**SOURCE TEXT**.
Current Tax Expenditures#
The following sections list tax expenditures drawn from the Income Tax Act 2007 and Goods and Services Tax Act 1985, as at 1 April 2019. Appropriated cash payments (spending) made through the tax system, eg, Working for Families tax credits, have also been included in the list. Cash payments made through the tax system do not formally meet a tax expenditure definition but have been included for transparency purposes.
The fiscal cost of a small sub-section of tax expenditures with readily accessible data has been quantified (see Table 2). The government does not collect data on all tax expenditures as the compliance and administration costs of collecting additional data exceed the value that data might provide.
Tables 3 and 5 also provide the classification and policy rationale for individual expenditures. These were added initially to the 2017 statement to provide greater transparency, as recommended by the Open Budget Initiative and Transparency International.
|Quantified tax expenditures||Value of expenditure
|Value of expenditure
|Value of expenditure
|Value of expenditure
|Value of expenditure
|Value of expenditure
|As at April 2019||Estimated Actual||As at April 2019||Estimated Actual||As at April 2019||Estimated Actual|
|Charitable or other public benefit gifts by a company: deduction||17||31||27||27||30||30||37||40||40|
|Charitable or other public benefits: tax credit||239||247||255||255||261||263||260||274||274|
|Independent earner tax credit||226||228||225||228||227||228||223||228||228|
|Māori Authorities: donations||0.9||4.8||3.7||3.7||4.0||4.0||4.4||4.4||4.4|
Note: measured in $000,000s over March tax years. Italicised values may be incomplete. See Quantification Methods on page 17 for further information on quantification methods.
|Appropriated spending through the tax system||Value of expenditure
|Value of expenditure
|Value of expenditure
|Value of expenditure
|Value of expenditure
|Value of expenditure
|Child tax credit||1.8||1.3||1.1||0.9||0.8||0.6|
|Family tax credit||2,015||2,006||1,793||1,728||1,639||2,271|
|In-work tax credit||533||511||513||548||515||525|
|Parental tax credit||18||21||31||30||28||3|
|Minimum Family tax credit||14||16||14||13||12||14|
|Best Start tax credit||N/A||N/A||N/A||N/A||N/A||52|
|KiwiSaver tax credit||804||855||698||743||807||869|
|Research and Development tax incentive||N/A||N/A||N/A||N/A||N/A||40|
Note: These credits are appropriated and are measured in $000,000s over fiscal years.

**DIRECTIVES**.
• a. List every item named under "Appropriated spending through the tax system" in the tax expenditures text.
• b. Using the tax expenditures text, decide whether each statement agrees with it, and back each yes or no with the deciding words quoted from it.
(i) The listed tax expenditures are stated as at 1 April 2019.
(ii) The government collects data on all tax expenditures.
(iii) Classification and policy rationale were first added in the 2017 statement.
• c. Please rewrite the paragraph of the tax expenditures text that begins "The following sections list tax expenditures" as a short list that keeps its main facts.
None of the lines here are needed for any task.

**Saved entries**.
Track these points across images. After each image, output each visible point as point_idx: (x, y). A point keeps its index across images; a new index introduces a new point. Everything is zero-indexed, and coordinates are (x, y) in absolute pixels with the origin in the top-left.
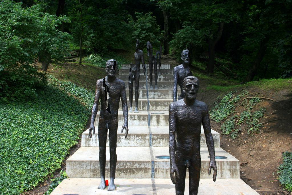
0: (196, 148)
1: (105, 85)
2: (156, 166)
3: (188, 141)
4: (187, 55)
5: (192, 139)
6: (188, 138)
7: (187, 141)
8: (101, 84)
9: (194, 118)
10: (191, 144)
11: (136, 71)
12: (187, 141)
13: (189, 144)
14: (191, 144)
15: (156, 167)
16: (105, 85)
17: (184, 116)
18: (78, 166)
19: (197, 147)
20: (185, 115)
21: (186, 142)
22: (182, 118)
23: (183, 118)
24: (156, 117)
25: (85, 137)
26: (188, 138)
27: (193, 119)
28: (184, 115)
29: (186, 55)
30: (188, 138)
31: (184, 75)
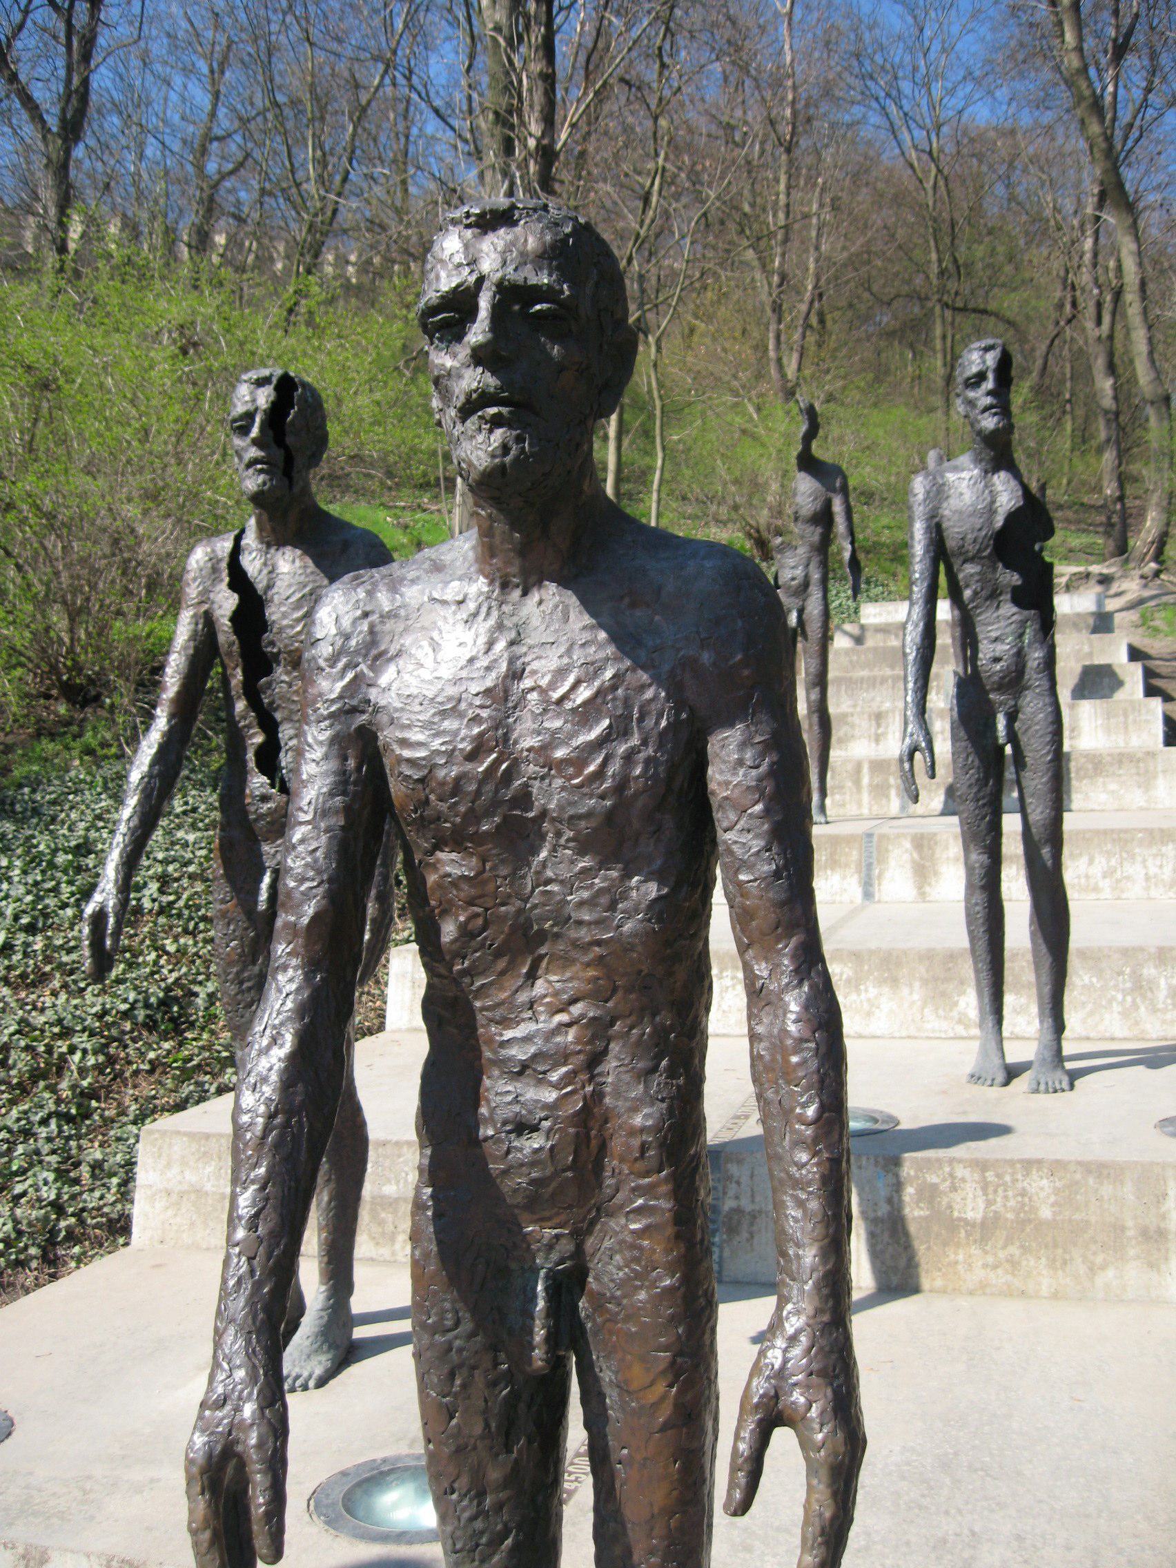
0: (633, 1132)
1: (239, 580)
2: (732, 1189)
3: (527, 1039)
4: (991, 376)
5: (577, 1009)
6: (531, 1005)
7: (508, 1034)
8: (215, 570)
9: (565, 743)
10: (554, 1077)
11: (806, 584)
12: (508, 1034)
13: (541, 1081)
14: (568, 1079)
15: (737, 1198)
16: (239, 580)
17: (447, 724)
18: (209, 1169)
19: (638, 1120)
20: (452, 710)
21: (504, 1052)
22: (420, 744)
23: (436, 744)
24: (908, 845)
25: (410, 968)
26: (523, 997)
27: (560, 753)
28: (443, 714)
29: (981, 377)
30: (523, 997)
31: (978, 522)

**SOLUTIONS BELOW**.
• a.
Child tax credit
Family tax credit
In-work tax credit
Parental tax credit
Minimum Family tax credit
Best Start tax credit
KiwiSaver tax credit
Research and Development tax incentive

• b.
(i) Yes: "as at 1 April 2019"
(ii) No: "The government does not collect data on all tax expenditures"
(iii) Yes: "These were added initially to the 2017 statement"

• c.
- Tax expenditures are drawn from the Income Tax Act 2007 and the Goods and Services Tax Act 1985, as at 1 April 2019.
- Appropriated cash payments made through the tax system, such as Working for Families tax credits, are also included.
- These cash payments do not formally meet a tax expenditure definition but are included for transparency.